> READING TEXT:
>>
Thanks for this great post Mr. Hoffman! Two week camps--I wish I could have been there!


----------



## Tim Dawdy (Jan 16, 2003)

David

I still talk with Mike Morton (about once a year). He works in Vancouver Washinton as a Police Officer. I work in the Vancouver area as a Fire Chief so we run into each other once in a while. I always thought (and still do) that Mike is an outstanding Arnis player. While Mike had his ups and downs with the Professor, Mike loved him and was always loyal to him. 

I first meet Mike in about 1985 when he came to Portland Oregon and taught a cane sparring class. We became friends, and I can even produce a picture (about 1988) of me wearing a t-shirt with the arnis symbol you talked about. 

I still practice Arnis and Tai Chi. I taught Arnis classes in Portland between 1988 and 2000. I now live in a very small town north of Vancouver Washington where we are focued on playing Bluegrass music and Kayaking. I married Wendy Anderson who is a wonderful woman that I met at one of the Professors classes in Portland (thanks again Professor). Wendy is an Outstanding Kung-Fu and Tai Chi player and a fitness fanatic. I practice Arnis with Wendy and friends here in town. 

Thanks for your splendid thoughts about Mike and the Professor. 

Tim Dawdy


----------



## Terry (Feb 22, 2003)

I, too have been in contact with Michael Morton from time to time.  I first met him at the Rosemont, PA Camp.  I was playing some Pow Wow songs and he came down to my room and introduced himself.  His love for Professor has never wained as far as I can tell.
<<
> TASKS TO CARRY OUT:
1) Copy out the portion of the Arnis thread starting at "I first meet" and ending at "and the Professor.".
2) Answer these questions using the Arnis thread.
(a) What is Mike Morton's job, and in what city does he do it?
(b) During which years did Tim Dawdy teach Arnis classes in Portland?
(c) Where did Terry first meet Michael Morton?

> INPUT DATA:
>>
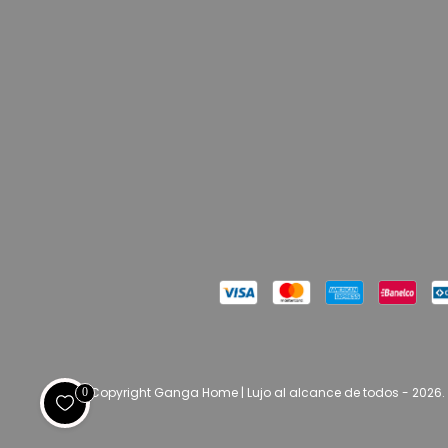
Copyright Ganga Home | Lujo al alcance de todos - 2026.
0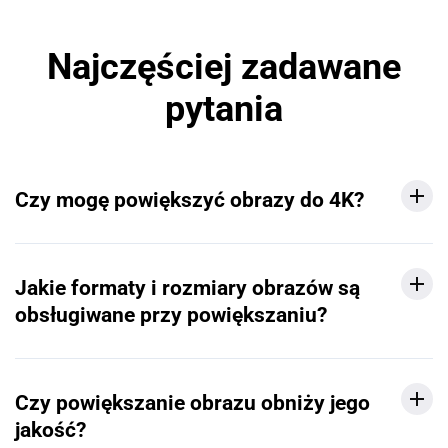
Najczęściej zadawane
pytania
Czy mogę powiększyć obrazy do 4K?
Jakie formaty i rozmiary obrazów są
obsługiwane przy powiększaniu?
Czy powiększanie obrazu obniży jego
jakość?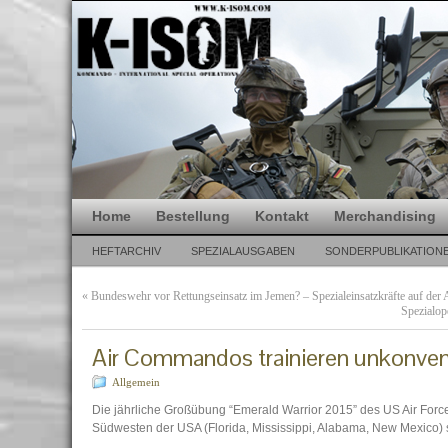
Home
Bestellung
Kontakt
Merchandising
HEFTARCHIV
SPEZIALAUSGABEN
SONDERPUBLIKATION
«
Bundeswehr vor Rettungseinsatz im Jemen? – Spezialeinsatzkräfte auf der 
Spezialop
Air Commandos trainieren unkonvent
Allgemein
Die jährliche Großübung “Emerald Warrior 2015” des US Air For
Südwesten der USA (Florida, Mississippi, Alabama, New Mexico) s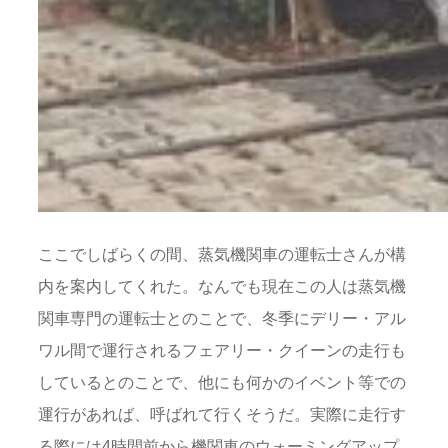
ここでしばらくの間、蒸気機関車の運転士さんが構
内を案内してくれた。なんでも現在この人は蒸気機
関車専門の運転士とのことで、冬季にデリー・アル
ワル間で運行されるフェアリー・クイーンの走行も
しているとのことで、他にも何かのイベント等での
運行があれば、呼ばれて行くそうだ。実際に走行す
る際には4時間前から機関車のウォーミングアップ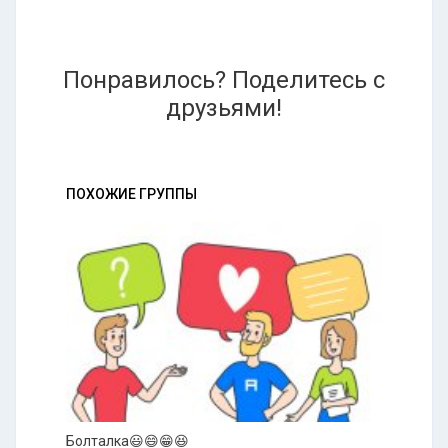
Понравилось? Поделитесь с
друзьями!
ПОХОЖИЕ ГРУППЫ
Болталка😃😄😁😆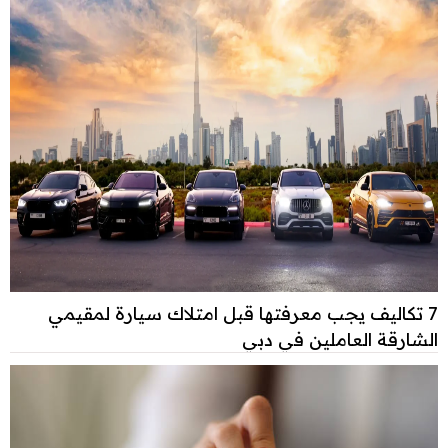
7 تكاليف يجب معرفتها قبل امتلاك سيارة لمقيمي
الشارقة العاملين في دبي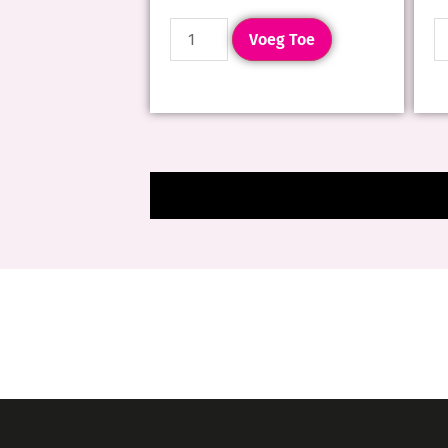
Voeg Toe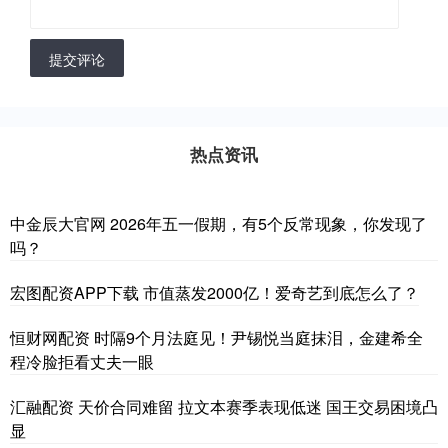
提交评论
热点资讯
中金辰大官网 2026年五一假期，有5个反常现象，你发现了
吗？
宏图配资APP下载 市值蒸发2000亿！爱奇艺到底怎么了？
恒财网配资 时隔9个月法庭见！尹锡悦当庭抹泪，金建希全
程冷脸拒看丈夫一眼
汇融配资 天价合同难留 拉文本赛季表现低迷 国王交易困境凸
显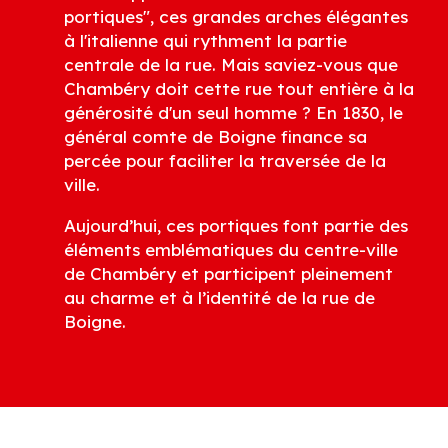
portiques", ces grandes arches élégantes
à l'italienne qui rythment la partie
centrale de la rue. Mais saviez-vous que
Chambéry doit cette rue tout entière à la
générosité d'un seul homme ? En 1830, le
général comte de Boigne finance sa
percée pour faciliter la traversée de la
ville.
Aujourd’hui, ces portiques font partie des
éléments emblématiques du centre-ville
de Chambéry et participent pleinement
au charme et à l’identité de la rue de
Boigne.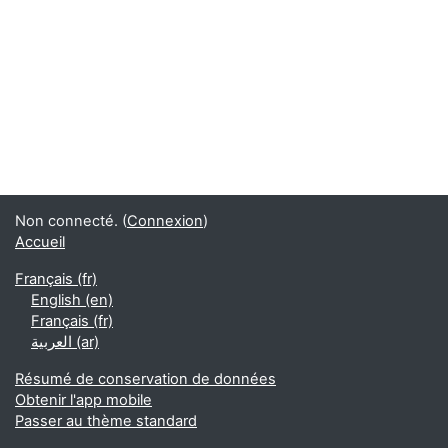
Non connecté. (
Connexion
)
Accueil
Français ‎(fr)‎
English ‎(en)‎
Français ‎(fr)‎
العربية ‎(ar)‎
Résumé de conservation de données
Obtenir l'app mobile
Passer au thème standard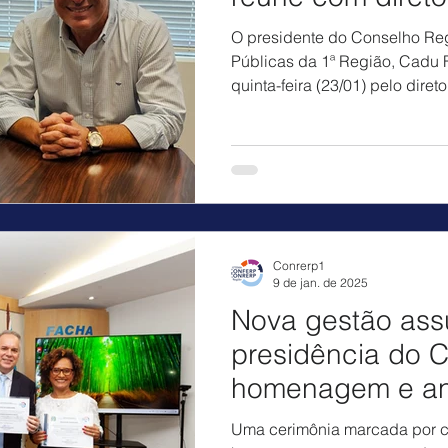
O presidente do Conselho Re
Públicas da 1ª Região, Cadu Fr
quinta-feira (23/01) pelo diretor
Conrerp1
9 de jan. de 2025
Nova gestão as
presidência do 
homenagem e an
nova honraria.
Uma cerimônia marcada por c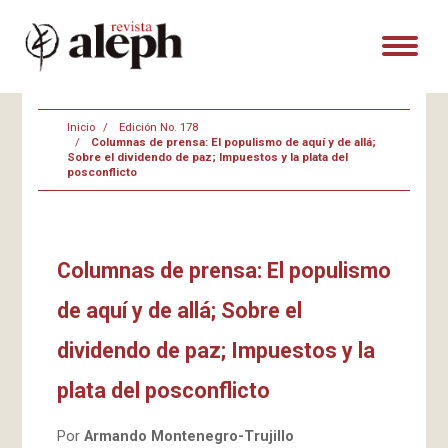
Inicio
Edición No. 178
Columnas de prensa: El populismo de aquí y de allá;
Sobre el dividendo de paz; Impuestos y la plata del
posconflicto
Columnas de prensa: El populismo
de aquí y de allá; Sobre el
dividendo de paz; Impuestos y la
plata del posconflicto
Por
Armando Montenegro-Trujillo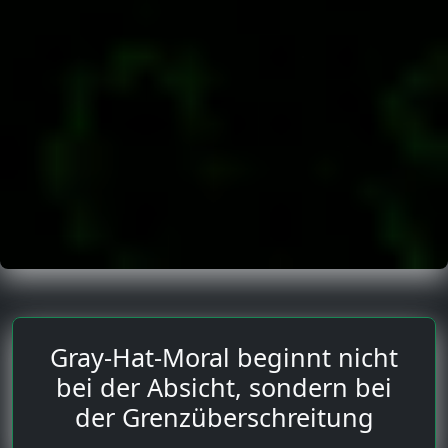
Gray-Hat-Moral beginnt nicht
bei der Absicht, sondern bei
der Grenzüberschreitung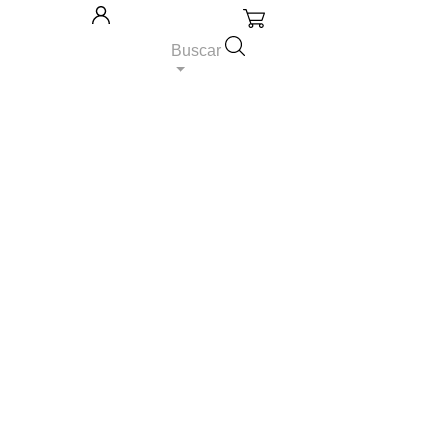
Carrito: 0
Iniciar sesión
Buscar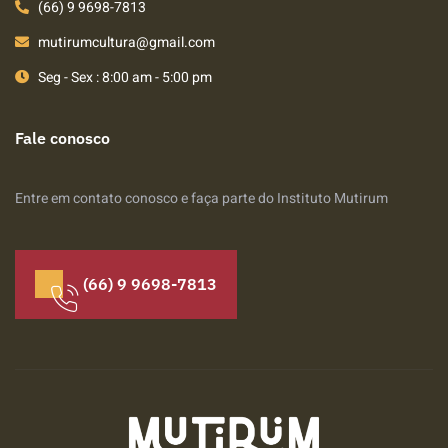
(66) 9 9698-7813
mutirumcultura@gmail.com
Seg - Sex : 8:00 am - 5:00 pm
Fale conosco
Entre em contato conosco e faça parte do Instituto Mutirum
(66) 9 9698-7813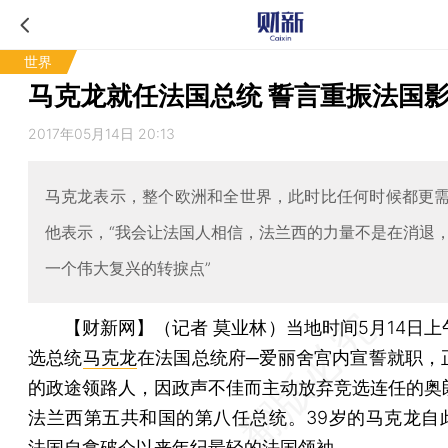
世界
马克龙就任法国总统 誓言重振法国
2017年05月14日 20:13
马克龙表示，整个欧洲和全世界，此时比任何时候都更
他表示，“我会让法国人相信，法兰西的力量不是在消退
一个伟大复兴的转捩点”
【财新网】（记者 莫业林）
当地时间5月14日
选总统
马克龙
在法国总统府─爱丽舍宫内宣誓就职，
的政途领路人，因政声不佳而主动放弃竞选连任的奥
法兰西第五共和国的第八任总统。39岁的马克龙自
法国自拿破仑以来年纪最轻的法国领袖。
<<
> TASK-BY-TASK OUTPUTS:
1)
I first meet Mike in about 1985 when he came to Portland Oregon and taught a cane sparring class. We became friends, and I can even produce a picture (about 1988) of me wearing a t-shirt with the arnis symbol you talked about. 

I still practice Arnis and Tai Chi. I taught Arnis classes in Portland between 1988 and 2000. I now live in a very small town north of Vancouver Washington where we are focued on playing Bluegrass music and Kayaking. I married Wendy Anderson who is a wonderful woman that I met at one of the Professors classes in Portland (thanks again Professor). Wendy is an Outstanding Kung-Fu and Tai Chi player and a fitness fanatic. I practice Arnis with Wendy and friends here in town. 

Thanks for your splendid thoughts about Mike and the Professor.

2)
(a) He is a police officer in Vancouver, Washington.
(b) From 1988 to 2000.
(c) At the Rosemont, PA Camp.